Poza wspomnianym monitorem LCD w środku blatu, Captain Nemo ma wiele innych ciekawych rozwiązań. Użyto w nim typowe części Williams/Bally, systemem steruje CPU oparte na typowej strukturze embedded PC, oświetlają go lampki LED, gierki hulają w środowisku Java, oprogramowanie napisano w c++ i jest ono upgrade’owalne poprzez wykorzystanie sieci Wi-Fi, która umożliwia także zdalne prezentowanie wyników w internecie.
Do stworzenia oprawy graficznej tego flippera Antonio udało się pozyskać dwóch uznanych artystów z branży gier wideo: Gustavo Díaz’a (bardziej znany jako Lord Hiryu) oraz Rubén’a Lavado, który zaprojektował szybę.
Skorzystałem z okazji, by zadać Antonio kilka pytań:
V.B.- Czy prototyp Captain Nemo jest gotowy, a jeśli tak, to czy zostanie on zaprezentowany na wrześniowym turnieju flipperów w Madrycie?
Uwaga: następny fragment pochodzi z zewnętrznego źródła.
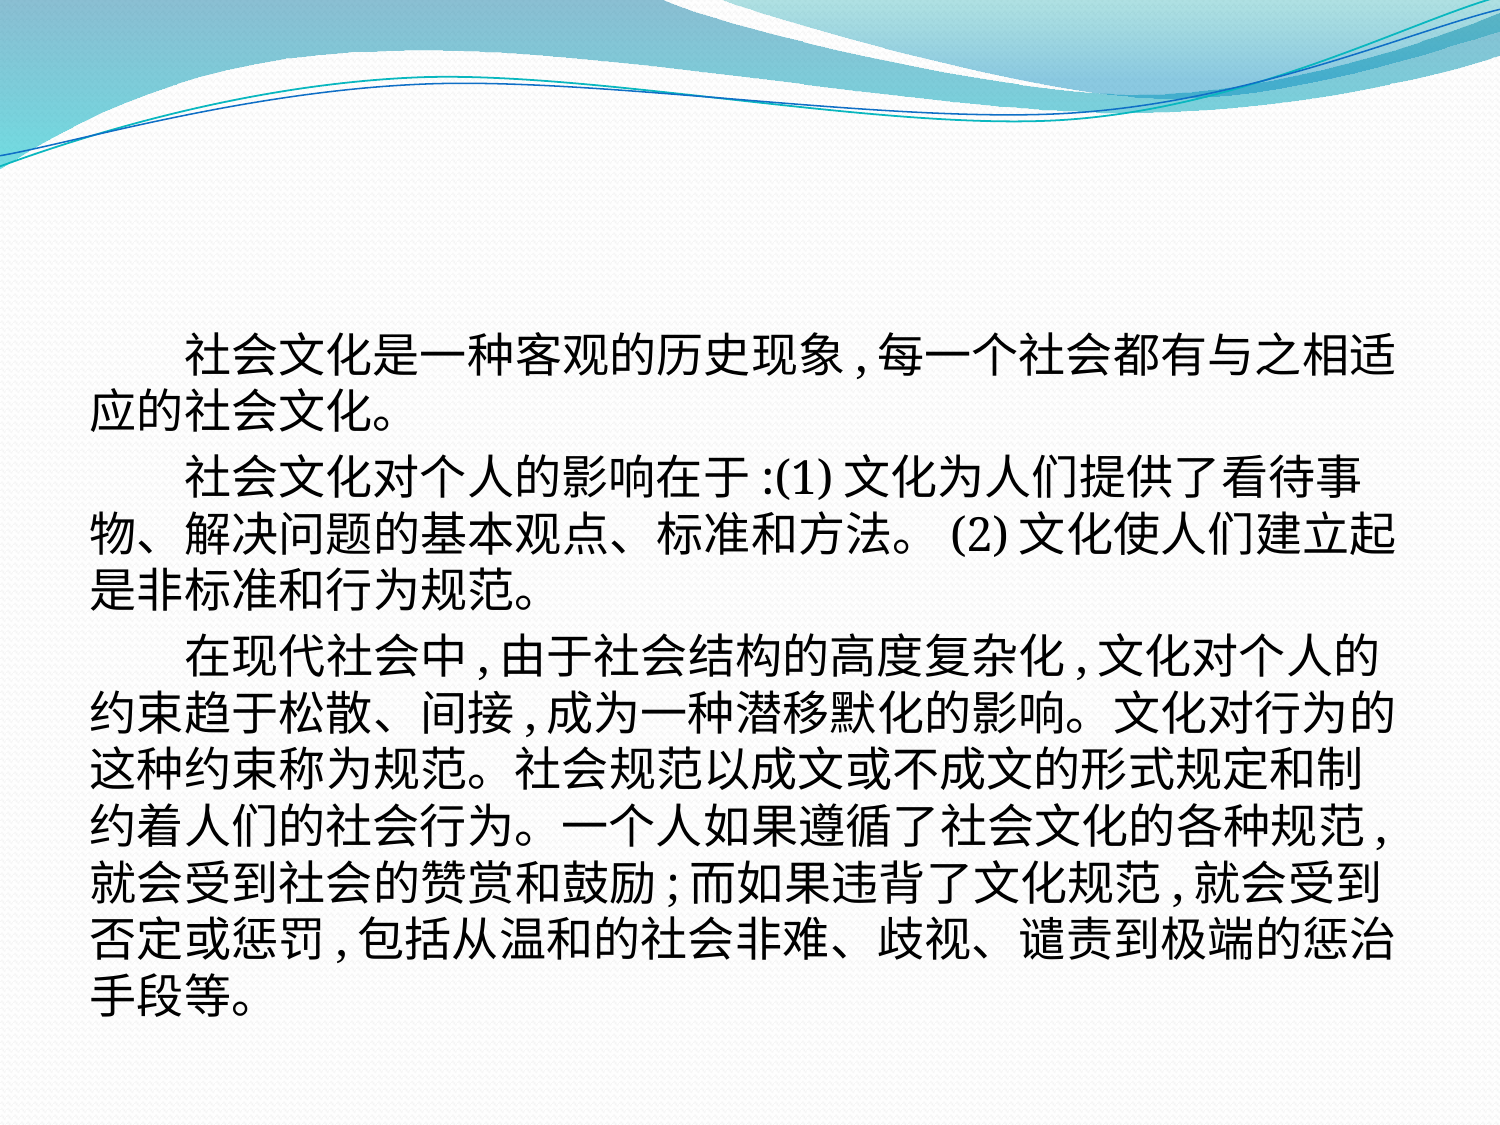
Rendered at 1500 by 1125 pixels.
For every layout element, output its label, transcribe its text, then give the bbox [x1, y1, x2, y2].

A.O. – Skończyłem właśnie pierwszy prototyp (miał swoja premierę na konkursie flipperów w Silla, k. Valencii, w drugiej połowie lipca br.), a teraz pracuję nad zasadami gry aby być gotowym do European Pinball Championship (EPC).
Pracuję też nad ostatecznym prototypem, ale nie wiem czy skończę go do czasu rozpoczęcia EPC, ale próbuję. Różnice między prototypami są małe, drobne korekty na boisku, a chodzi zwłaszcza o jakość druku i pokrycia.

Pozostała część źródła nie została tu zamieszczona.